All of lore.kernel.org
 help / color / mirror / Atom feed
From: Raag Jadav <raag.jadav@intel.com>
To: Aravind Iddamsetty <aravind.iddamsetty@linux.intel.com>
Cc: Rodrigo Vivi <rodrigo.vivi@intel.com>,
	lucas.demarchi@intel.com, thomas.hellstrom@linux.intel.com,
	intel-xe@lists.freedesktop.org, dri-devel@lists.freedesktop.org,
	himal.prasad.ghimiray@intel.com, francois.dugast@intel.com,
	anshuman.gupta@intel.com
Subject: Re: [PATCH v2] drm/xe/uapi: Bring back reset uevent
Date: Wed, 14 Aug 2024 12:12:51 +0300	[thread overview]
Message-ID: <Zrx1E-Xd1bAl5kBw@black.fi.intel.com> (raw)
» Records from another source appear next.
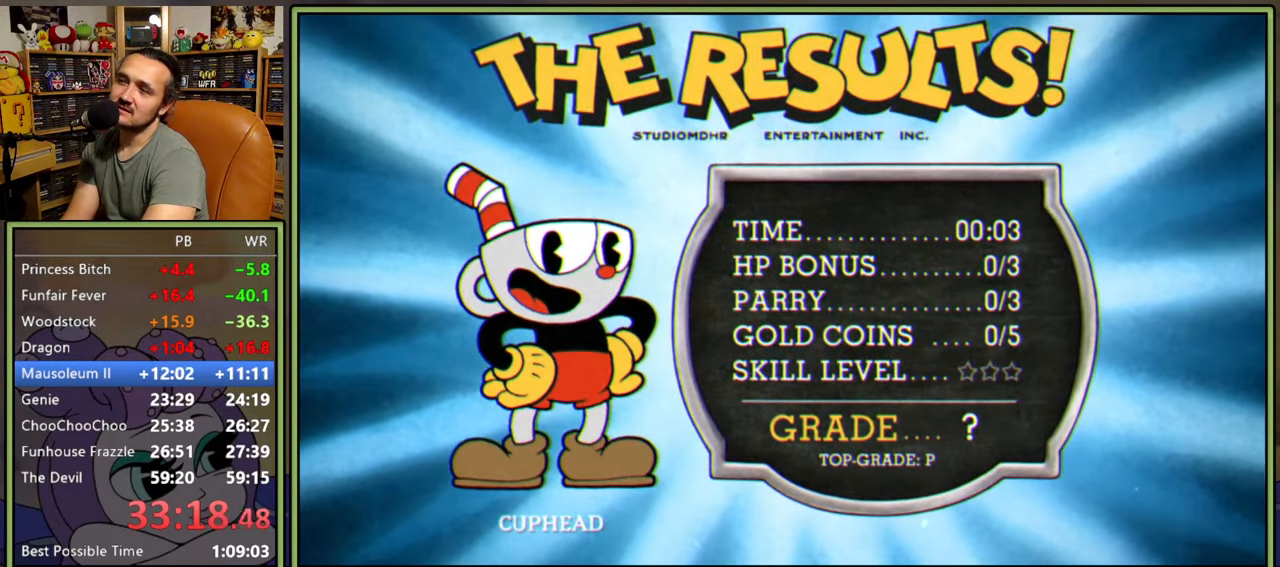
Gameplay with a controller (Xbox layout); each line is a JSON object with the inputs held at the frame after it. "events" lists button and stick changes between this image and that frame as [ms after this image, input, new state], when the widget could be followed in between. Not read: left_stick.
{"buttons": [], "right_stick": "center", "events": [[83, "A", "down"], [233, "A", "up"]]}
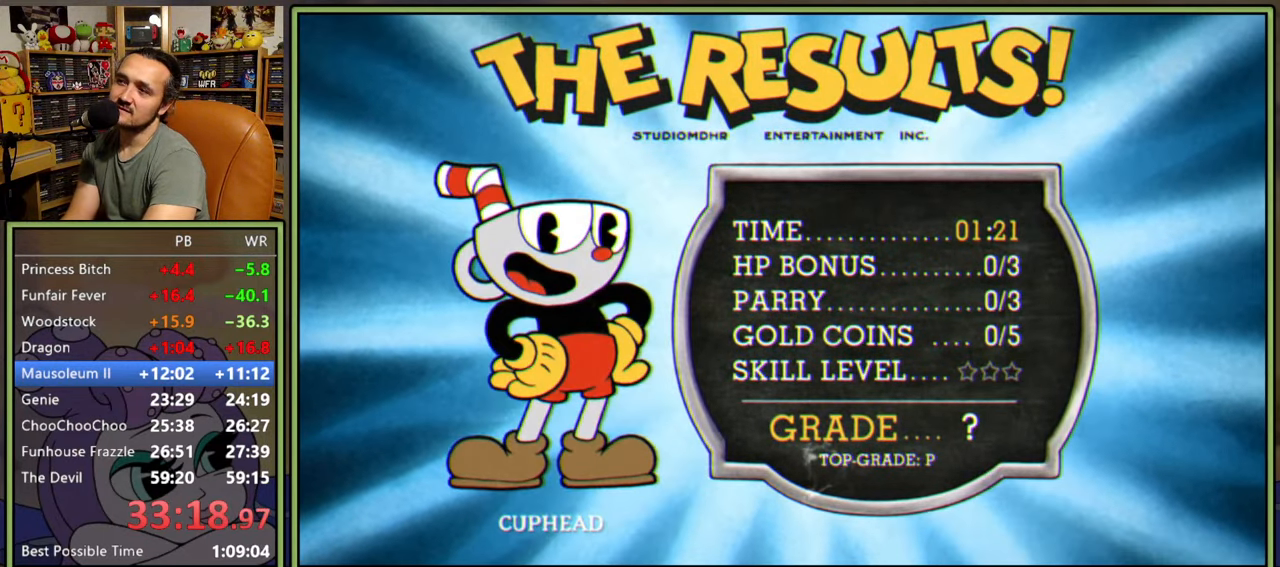
{"buttons": ["A"], "right_stick": "center", "events": [[467, "A", "down"]]}
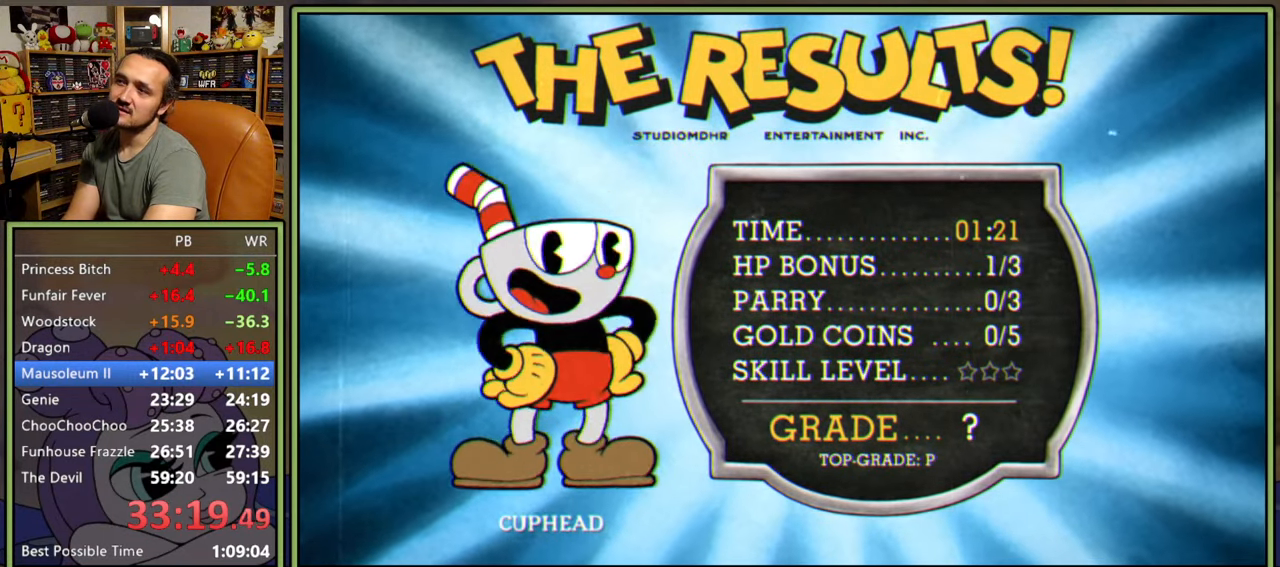
{"buttons": [], "right_stick": "center", "events": [[100, "A", "up"]]}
In-Reply-To: <deb48edf-0a35-49bf-a4b3-b7d60f127b44@linux.intel.com>

On Wed, Aug 14, 2024 at 12:16:41PM +0530, Aravind Iddamsetty wrote:
>
>On 13/08/24 22:24, Rodrigo Vivi wrote:
>> On Tue, Aug 13, 2024 at 04:28:32PM +0300, Raag Jadav wrote:
>>> On Mon, Aug 12, 2024 at 03:08:14PM +0530, Aravind Iddamsetty wrote:
>>>> On 12/08/24 13:18, Raag Jadav wrote:
>>>>> From: Himal Prasad Ghimiray <himal.prasad.ghimiray@intel.com>
>>>>>
>>>>> This was dropped in commit 77a0d4d1cea2 ("drm/xe/uapi: Remove reset
>>>>> uevent for now") as part of refactoring.
>>>>>
>>>>> Now that we have better uapi semantics and naming for the uevent,
>>>>> bring it back. With this in place, userspace will be notified of
>>>>> wedged device along with its reason.
>>>>>
>>>>> $ udevadm monitor --property --kernel
>>>>> monitor will print the received events for:
>>>>> KERNEL - the kernel uevent
>>>>>
>>>>> KERNEL[871.188570] change   /devices/pci0000:00/0000:00:01.0/0000:01:00.0/0000:02:01.0/0000:03:00.0 (pci)
>>>>> ACTION=change
>>>>> DEVPATH=/devices/pci0000:00/0000:00:01.0/0000:01:00.0/0000:02:01.0/0000:03:00.0
>>>>> SUBSYSTEM=pci
>>>>> DEVICE_STATUS=NEEDS_RESET
>>>>> REASON=GT_RESET_FAILED
>>>>> TILE_ID=0
>>>>> GT_ID=0
>>>>> DRIVER=xe
>>>>> PCI_CLASS=30000
>>>>> PCI_ID=8086:56B1
>>>>> PCI_SUBSYS_ID=8086:1210
>>>>> PCI_SLOT_NAME=0000:03:00.0
>>>>> MODALIAS=pci:v00008086d000056B1sv00008086sd00001210bc03sc00i00
>>>>> SEQNUM=6104
>>>>>
>>>>> v2: Change authorship to Himal (Aravind)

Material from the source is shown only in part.